## Instructions to follow
Return the following from the records below: each line, word for word, starting with the line that contains "exposure_s: 1/80" and going on through the line that contains "focal_mm: 13.5", with nothing outside that range.

Stored dataset items:

[Start of section]

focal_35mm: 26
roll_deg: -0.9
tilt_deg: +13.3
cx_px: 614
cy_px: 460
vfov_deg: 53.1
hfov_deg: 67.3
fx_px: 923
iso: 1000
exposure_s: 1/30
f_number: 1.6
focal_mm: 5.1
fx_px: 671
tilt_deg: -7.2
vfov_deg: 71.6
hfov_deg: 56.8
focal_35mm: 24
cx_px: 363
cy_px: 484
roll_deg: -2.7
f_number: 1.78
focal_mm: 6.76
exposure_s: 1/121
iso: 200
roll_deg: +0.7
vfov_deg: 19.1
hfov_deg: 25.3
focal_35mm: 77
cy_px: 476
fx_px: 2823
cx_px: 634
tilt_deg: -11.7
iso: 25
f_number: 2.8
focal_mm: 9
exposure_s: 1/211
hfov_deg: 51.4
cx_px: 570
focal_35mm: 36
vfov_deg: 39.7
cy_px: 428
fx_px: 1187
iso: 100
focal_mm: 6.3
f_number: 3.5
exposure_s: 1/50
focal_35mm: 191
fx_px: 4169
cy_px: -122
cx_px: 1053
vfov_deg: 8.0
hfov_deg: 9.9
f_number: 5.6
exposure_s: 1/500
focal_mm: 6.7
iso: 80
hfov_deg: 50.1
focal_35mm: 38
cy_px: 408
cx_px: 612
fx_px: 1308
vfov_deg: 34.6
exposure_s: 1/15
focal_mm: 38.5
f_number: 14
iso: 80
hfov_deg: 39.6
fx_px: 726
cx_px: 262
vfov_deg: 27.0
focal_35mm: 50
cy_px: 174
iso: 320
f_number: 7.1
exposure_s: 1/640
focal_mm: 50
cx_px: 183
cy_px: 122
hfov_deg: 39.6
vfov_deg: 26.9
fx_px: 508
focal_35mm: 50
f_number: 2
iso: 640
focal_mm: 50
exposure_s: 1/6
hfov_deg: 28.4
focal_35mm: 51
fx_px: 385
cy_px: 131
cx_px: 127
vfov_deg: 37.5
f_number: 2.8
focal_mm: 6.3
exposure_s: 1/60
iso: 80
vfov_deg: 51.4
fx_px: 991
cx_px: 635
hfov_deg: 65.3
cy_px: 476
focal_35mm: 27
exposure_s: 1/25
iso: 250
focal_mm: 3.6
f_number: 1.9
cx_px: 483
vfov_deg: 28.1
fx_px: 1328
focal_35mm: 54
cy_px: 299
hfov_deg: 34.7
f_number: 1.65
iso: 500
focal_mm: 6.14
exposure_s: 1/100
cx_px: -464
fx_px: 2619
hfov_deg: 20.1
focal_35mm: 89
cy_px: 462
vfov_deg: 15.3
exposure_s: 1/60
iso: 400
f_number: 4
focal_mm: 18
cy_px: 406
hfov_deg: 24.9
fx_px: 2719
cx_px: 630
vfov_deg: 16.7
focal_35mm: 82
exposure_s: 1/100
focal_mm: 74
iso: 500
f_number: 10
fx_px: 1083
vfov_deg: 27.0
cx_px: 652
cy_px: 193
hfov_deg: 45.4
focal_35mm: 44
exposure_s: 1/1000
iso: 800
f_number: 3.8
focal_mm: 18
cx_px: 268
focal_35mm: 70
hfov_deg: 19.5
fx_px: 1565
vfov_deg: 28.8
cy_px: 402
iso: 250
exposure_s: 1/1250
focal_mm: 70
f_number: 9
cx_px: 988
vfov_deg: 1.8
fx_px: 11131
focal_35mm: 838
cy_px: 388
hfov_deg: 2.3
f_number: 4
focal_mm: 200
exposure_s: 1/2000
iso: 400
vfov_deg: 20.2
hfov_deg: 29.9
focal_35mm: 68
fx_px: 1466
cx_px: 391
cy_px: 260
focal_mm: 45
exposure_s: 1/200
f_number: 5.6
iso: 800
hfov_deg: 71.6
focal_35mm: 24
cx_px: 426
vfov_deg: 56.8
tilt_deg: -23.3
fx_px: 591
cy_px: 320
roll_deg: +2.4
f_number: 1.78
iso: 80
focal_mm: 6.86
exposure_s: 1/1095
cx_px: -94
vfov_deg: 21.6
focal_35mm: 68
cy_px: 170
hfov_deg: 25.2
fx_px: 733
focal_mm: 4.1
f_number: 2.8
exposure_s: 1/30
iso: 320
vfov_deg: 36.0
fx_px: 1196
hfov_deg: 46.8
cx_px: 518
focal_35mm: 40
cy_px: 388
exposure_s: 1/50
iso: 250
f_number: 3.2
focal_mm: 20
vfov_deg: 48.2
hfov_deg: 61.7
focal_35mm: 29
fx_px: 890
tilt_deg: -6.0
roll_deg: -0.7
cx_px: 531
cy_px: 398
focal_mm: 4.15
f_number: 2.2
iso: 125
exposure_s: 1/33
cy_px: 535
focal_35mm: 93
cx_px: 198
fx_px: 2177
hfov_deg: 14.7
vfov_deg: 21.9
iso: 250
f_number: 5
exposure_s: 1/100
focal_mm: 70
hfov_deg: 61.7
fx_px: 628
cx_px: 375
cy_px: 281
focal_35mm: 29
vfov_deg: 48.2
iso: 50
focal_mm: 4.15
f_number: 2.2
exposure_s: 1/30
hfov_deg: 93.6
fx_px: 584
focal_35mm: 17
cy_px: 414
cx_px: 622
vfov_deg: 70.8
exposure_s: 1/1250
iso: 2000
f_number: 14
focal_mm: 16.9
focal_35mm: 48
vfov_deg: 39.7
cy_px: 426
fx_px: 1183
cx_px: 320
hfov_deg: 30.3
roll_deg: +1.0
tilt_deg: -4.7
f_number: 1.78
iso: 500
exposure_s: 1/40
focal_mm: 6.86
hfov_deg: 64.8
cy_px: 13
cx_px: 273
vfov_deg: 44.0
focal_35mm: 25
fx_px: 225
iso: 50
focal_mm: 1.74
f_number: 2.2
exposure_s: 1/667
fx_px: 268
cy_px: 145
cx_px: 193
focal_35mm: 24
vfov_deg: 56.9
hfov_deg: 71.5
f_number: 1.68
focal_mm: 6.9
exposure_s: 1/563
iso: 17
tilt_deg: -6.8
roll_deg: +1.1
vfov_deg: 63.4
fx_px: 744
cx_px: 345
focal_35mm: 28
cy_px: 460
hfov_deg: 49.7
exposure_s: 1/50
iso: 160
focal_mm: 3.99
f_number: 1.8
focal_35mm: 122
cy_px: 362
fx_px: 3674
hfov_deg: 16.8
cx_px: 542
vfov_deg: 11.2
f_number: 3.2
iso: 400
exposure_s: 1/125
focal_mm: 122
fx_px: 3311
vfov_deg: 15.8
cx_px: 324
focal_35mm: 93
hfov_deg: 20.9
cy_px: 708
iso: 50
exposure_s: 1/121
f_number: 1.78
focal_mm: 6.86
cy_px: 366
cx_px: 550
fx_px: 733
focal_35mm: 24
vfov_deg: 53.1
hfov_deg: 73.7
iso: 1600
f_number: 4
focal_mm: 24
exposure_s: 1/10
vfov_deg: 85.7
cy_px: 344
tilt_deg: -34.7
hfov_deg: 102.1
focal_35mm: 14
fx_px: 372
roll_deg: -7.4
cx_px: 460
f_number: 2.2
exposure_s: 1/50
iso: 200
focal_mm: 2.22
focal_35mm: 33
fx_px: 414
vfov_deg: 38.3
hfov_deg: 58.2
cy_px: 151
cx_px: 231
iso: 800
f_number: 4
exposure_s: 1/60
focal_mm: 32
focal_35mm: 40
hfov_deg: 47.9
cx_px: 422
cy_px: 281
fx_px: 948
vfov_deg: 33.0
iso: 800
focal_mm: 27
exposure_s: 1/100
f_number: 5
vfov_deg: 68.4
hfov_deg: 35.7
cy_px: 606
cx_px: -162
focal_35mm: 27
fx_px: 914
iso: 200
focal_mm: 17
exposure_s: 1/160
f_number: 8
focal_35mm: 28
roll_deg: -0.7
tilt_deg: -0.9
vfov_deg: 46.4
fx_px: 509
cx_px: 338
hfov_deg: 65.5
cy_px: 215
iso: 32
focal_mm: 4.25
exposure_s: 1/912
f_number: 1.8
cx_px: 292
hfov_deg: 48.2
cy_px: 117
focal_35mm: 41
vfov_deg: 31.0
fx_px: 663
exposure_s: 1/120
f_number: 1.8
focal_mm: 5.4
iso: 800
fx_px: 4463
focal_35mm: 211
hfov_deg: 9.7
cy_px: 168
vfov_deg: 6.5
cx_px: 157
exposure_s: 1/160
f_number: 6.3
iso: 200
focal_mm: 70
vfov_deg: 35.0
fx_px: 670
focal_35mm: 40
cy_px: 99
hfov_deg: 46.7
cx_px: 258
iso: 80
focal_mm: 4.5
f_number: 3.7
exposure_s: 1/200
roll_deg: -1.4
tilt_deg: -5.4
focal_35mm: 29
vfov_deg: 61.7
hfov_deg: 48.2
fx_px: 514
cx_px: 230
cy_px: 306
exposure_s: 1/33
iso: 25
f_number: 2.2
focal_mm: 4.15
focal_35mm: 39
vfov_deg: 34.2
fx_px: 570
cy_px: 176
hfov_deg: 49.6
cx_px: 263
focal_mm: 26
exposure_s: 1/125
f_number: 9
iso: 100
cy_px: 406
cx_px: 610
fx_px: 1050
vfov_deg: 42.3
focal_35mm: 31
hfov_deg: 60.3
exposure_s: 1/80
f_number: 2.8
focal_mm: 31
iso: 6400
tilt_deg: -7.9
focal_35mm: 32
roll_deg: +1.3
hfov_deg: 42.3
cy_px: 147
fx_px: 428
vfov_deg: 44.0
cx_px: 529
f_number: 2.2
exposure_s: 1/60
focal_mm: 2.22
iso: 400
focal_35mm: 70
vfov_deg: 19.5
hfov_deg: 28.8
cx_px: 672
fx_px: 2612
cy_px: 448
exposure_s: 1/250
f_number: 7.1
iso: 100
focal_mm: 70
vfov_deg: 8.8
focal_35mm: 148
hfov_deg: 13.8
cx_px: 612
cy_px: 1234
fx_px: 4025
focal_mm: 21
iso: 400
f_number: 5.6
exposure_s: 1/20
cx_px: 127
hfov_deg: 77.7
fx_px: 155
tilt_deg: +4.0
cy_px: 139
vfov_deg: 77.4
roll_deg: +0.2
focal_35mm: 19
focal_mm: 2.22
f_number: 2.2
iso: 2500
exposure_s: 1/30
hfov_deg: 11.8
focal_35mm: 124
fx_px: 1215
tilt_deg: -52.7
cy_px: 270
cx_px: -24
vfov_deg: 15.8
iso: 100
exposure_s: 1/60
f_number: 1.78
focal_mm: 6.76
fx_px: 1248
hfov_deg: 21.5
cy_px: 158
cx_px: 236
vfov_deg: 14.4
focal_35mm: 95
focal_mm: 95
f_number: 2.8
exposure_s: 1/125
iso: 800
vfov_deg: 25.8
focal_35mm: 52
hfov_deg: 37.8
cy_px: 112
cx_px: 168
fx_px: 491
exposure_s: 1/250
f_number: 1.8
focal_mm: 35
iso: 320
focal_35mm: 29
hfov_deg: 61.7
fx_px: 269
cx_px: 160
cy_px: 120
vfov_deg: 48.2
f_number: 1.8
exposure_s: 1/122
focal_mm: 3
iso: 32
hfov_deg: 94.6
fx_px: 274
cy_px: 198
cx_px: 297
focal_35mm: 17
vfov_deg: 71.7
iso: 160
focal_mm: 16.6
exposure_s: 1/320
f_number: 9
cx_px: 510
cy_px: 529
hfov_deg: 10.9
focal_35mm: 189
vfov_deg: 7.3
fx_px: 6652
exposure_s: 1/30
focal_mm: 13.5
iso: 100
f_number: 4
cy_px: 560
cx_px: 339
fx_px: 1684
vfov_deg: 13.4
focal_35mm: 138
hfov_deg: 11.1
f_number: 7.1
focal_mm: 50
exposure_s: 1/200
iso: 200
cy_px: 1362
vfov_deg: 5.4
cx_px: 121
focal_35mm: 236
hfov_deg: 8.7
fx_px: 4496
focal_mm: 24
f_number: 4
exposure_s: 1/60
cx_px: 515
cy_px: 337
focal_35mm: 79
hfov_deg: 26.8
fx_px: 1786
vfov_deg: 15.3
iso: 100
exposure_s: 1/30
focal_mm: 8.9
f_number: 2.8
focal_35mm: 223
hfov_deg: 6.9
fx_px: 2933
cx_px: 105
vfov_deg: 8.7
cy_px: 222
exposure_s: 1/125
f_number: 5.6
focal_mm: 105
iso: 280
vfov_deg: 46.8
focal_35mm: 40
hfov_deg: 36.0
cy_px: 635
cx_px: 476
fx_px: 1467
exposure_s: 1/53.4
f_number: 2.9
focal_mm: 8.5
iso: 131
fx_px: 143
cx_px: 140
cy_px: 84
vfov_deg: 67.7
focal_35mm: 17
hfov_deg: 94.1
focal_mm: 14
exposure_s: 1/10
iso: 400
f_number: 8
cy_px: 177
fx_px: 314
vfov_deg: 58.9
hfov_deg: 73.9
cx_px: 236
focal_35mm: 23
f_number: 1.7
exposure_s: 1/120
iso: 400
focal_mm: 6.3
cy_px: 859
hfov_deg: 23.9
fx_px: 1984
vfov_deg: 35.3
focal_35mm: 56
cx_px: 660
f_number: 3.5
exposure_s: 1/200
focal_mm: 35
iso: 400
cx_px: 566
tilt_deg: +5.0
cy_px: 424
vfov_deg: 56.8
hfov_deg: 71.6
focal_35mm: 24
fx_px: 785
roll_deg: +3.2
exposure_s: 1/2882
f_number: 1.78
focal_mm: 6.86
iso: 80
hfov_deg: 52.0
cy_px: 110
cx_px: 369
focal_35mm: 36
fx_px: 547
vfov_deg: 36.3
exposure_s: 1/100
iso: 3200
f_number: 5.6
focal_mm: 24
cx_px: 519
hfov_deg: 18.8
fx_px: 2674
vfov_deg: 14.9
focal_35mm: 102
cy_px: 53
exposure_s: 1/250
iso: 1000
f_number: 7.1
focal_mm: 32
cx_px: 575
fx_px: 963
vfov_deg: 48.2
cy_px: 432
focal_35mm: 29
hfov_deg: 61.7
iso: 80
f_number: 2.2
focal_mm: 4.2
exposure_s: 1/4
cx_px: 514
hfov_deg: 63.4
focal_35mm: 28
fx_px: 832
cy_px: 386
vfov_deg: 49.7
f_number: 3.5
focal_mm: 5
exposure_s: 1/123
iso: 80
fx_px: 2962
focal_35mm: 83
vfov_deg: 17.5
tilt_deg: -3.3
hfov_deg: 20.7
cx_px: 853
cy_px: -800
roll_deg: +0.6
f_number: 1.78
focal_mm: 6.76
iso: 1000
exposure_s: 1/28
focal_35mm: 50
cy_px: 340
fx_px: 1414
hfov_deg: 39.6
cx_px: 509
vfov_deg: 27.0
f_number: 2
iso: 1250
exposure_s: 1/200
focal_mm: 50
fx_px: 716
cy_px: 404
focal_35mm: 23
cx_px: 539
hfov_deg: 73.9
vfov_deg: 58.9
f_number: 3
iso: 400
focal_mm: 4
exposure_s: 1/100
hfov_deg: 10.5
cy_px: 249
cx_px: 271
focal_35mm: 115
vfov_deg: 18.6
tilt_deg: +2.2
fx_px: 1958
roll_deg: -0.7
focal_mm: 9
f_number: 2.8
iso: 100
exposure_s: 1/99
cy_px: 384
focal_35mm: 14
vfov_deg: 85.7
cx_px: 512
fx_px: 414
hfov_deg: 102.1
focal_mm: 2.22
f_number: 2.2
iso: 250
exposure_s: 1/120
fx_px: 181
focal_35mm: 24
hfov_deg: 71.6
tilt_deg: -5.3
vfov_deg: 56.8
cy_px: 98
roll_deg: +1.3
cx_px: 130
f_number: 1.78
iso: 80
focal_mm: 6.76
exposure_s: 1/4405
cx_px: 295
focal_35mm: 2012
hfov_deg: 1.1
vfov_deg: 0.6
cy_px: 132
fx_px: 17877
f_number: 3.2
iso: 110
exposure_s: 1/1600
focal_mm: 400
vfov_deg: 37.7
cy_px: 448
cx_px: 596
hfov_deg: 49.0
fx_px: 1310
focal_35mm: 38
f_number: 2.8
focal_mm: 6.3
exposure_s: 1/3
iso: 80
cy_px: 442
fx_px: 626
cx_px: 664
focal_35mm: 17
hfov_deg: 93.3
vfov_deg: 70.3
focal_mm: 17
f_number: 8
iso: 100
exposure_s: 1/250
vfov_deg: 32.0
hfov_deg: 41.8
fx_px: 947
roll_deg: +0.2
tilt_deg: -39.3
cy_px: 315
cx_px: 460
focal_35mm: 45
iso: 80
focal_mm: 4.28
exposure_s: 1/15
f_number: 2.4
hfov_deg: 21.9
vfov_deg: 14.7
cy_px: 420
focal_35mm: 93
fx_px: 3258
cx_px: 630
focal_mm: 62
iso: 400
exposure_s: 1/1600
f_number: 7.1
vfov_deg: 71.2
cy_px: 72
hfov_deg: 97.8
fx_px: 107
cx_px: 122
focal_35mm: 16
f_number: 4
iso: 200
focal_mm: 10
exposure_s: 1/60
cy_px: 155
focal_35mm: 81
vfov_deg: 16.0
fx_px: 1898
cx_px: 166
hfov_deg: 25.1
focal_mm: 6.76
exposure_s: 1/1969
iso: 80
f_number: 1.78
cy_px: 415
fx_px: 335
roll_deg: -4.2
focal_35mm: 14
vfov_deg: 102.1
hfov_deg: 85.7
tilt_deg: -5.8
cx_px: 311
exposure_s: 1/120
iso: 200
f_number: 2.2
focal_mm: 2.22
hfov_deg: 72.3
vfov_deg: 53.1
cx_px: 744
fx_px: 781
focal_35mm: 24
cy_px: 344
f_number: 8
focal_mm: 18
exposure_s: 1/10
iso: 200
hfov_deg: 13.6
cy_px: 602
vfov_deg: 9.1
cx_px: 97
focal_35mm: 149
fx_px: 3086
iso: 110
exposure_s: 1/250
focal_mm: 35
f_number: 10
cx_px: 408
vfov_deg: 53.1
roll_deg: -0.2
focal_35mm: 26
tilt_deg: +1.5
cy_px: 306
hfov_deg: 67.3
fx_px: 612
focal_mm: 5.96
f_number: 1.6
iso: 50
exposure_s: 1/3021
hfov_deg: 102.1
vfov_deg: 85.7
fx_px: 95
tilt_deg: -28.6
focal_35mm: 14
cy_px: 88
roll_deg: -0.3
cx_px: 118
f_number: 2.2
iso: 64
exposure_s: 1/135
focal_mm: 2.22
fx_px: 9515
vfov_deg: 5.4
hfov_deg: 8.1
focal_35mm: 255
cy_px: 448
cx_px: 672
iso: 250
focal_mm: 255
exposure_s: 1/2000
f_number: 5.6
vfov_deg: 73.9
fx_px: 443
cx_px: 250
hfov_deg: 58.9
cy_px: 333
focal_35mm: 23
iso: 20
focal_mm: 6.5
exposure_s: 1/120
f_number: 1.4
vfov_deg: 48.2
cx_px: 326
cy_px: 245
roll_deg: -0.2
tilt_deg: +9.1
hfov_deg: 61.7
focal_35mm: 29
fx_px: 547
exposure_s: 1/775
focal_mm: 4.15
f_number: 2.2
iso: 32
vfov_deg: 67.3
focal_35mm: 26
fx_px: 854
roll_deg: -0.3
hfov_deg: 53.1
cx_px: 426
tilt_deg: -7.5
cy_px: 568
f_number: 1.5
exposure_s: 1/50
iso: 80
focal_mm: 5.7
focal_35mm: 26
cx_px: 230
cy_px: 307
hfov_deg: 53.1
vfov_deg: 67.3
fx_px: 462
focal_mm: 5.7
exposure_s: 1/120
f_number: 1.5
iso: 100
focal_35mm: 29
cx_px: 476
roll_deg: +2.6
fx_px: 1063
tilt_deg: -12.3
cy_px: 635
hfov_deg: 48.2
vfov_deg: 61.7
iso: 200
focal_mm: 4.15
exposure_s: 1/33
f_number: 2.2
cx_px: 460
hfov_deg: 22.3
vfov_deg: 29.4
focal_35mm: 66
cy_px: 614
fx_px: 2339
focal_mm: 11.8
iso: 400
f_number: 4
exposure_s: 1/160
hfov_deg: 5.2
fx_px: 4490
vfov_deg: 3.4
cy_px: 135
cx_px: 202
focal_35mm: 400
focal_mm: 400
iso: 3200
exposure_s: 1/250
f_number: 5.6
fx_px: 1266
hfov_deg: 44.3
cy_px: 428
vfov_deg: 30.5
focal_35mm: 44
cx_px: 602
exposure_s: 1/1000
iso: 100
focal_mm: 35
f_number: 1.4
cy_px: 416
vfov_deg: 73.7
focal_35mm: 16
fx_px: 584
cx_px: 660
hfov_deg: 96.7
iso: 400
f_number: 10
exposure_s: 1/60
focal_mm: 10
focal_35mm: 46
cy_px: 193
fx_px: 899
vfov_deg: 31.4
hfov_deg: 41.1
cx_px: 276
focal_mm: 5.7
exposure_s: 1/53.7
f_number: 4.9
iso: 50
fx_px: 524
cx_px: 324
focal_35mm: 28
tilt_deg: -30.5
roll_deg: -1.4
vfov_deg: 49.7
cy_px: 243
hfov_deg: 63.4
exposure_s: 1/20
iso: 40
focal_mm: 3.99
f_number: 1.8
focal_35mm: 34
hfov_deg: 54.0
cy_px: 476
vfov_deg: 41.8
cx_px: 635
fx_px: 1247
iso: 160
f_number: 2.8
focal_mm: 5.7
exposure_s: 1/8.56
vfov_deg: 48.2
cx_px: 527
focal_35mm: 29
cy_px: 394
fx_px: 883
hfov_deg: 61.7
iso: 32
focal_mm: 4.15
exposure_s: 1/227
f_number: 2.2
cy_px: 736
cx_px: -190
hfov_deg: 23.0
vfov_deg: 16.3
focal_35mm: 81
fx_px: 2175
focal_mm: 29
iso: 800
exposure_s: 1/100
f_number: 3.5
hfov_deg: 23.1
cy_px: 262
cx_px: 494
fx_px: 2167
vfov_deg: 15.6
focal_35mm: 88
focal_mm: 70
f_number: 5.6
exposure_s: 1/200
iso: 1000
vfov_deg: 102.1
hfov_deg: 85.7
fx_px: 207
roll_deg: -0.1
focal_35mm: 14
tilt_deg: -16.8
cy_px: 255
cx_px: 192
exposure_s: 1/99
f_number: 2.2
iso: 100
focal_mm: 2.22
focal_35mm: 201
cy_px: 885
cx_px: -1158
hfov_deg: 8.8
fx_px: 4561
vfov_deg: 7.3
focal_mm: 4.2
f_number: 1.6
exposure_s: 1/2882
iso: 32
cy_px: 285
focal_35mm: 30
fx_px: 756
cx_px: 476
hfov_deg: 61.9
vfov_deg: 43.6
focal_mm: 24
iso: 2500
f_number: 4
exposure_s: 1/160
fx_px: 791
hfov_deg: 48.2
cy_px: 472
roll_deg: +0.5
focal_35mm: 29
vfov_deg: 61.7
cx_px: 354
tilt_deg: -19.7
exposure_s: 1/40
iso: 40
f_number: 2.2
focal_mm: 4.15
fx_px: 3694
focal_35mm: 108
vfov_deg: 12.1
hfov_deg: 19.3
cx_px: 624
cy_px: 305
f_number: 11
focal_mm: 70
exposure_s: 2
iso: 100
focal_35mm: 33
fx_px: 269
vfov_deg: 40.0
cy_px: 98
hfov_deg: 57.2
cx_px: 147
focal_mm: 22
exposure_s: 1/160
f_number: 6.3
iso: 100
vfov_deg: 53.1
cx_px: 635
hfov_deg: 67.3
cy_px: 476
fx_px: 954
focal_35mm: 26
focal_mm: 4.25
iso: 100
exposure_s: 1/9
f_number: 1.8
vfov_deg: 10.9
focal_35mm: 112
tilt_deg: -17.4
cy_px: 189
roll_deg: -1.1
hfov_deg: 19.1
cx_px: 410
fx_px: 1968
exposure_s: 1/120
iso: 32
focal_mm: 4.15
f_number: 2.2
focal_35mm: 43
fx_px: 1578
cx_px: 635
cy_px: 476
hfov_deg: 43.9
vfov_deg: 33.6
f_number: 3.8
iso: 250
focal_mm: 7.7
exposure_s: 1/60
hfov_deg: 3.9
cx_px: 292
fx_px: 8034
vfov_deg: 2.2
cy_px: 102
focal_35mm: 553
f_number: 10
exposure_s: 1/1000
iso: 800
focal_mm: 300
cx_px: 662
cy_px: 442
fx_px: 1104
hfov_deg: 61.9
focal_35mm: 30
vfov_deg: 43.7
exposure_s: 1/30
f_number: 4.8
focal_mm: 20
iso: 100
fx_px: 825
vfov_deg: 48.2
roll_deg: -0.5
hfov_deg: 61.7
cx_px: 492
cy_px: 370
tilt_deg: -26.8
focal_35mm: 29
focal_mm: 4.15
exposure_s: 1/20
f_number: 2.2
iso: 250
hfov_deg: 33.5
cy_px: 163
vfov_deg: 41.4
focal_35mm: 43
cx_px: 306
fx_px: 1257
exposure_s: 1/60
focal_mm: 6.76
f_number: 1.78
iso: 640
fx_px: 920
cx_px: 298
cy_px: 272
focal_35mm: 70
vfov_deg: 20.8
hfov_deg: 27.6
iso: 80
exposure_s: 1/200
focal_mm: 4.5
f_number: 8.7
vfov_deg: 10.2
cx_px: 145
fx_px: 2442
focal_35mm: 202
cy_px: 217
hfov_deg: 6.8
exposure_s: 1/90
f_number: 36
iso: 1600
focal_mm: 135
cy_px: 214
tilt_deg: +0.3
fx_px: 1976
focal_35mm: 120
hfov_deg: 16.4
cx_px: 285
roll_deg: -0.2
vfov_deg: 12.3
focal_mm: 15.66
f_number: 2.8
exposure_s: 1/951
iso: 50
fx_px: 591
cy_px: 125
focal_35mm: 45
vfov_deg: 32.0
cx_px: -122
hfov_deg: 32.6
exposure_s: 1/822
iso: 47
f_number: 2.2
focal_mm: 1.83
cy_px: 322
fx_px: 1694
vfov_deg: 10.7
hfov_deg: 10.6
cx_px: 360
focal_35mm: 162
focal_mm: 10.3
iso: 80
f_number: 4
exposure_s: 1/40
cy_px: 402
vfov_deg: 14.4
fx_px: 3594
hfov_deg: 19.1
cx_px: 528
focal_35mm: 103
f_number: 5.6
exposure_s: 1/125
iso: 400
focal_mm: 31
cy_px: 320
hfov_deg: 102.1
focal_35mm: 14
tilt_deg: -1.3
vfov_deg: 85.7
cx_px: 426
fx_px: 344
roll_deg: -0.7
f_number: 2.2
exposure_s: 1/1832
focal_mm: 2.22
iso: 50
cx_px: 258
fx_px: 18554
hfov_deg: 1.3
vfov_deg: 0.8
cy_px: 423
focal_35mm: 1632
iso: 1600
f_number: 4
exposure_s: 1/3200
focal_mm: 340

[End of section]

## Response
exposure_s: 1/80
f_number: 2.8
focal_mm: 31
iso: 6400
tilt_deg: -7.9
focal_35mm: 32
roll_deg: +1.3
hfov_deg: 42.3
cy_px: 147
fx_px: 428
vfov_deg: 44.0
cx_px: 529
f_number: 2.2
exposure_s: 1/60
focal_mm: 2.22
iso: 400
focal_35mm: 70
vfov_deg: 19.5
hfov_deg: 28.8
cx_px: 672
fx_px: 2612
cy_px: 448
exposure_s: 1/250
f_number: 7.1
iso: 100
focal_mm: 70
vfov_deg: 8.8
focal_35mm: 148
hfov_deg: 13.8
cx_px: 612
cy_px: 1234
fx_px: 4025
focal_mm: 21
iso: 400
f_number: 5.6
exposure_s: 1/20
cx_px: 127
hfov_deg: 77.7
fx_px: 155
tilt_deg: +4.0
cy_px: 139
vfov_deg: 77.4
roll_deg: +0.2
focal_35mm: 19
focal_mm: 2.22
f_number: 2.2
iso: 2500
exposure_s: 1/30
hfov_deg: 11.8
focal_35mm: 124
fx_px: 1215
tilt_deg: -52.7
cy_px: 270
cx_px: -24
vfov_deg: 15.8
iso: 100
exposure_s: 1/60
f_number: 1.78
focal_mm: 6.76
fx_px: 1248
hfov_deg: 21.5
cy_px: 158
cx_px: 236
vfov_deg: 14.4
focal_35mm: 95
focal_mm: 95
f_number: 2.8
exposure_s: 1/125
iso: 800
vfov_deg: 25.8
focal_35mm: 52
hfov_deg: 37.8
cy_px: 112
cx_px: 168
fx_px: 491
exposure_s: 1/250
f_number: 1.8
focal_mm: 35
iso: 320
focal_35mm: 29
hfov_deg: 61.7
fx_px: 269
cx_px: 160
cy_px: 120
vfov_deg: 48.2
f_number: 1.8
exposure_s: 1/122
focal_mm: 3
iso: 32
hfov_deg: 94.6
fx_px: 274
cy_px: 198
cx_px: 297
focal_35mm: 17
vfov_deg: 71.7
iso: 160
focal_mm: 16.6
exposure_s: 1/320
f_number: 9
cx_px: 510
cy_px: 529
hfov_deg: 10.9
focal_35mm: 189
vfov_deg: 7.3
fx_px: 6652
exposure_s: 1/30
focal_mm: 13.5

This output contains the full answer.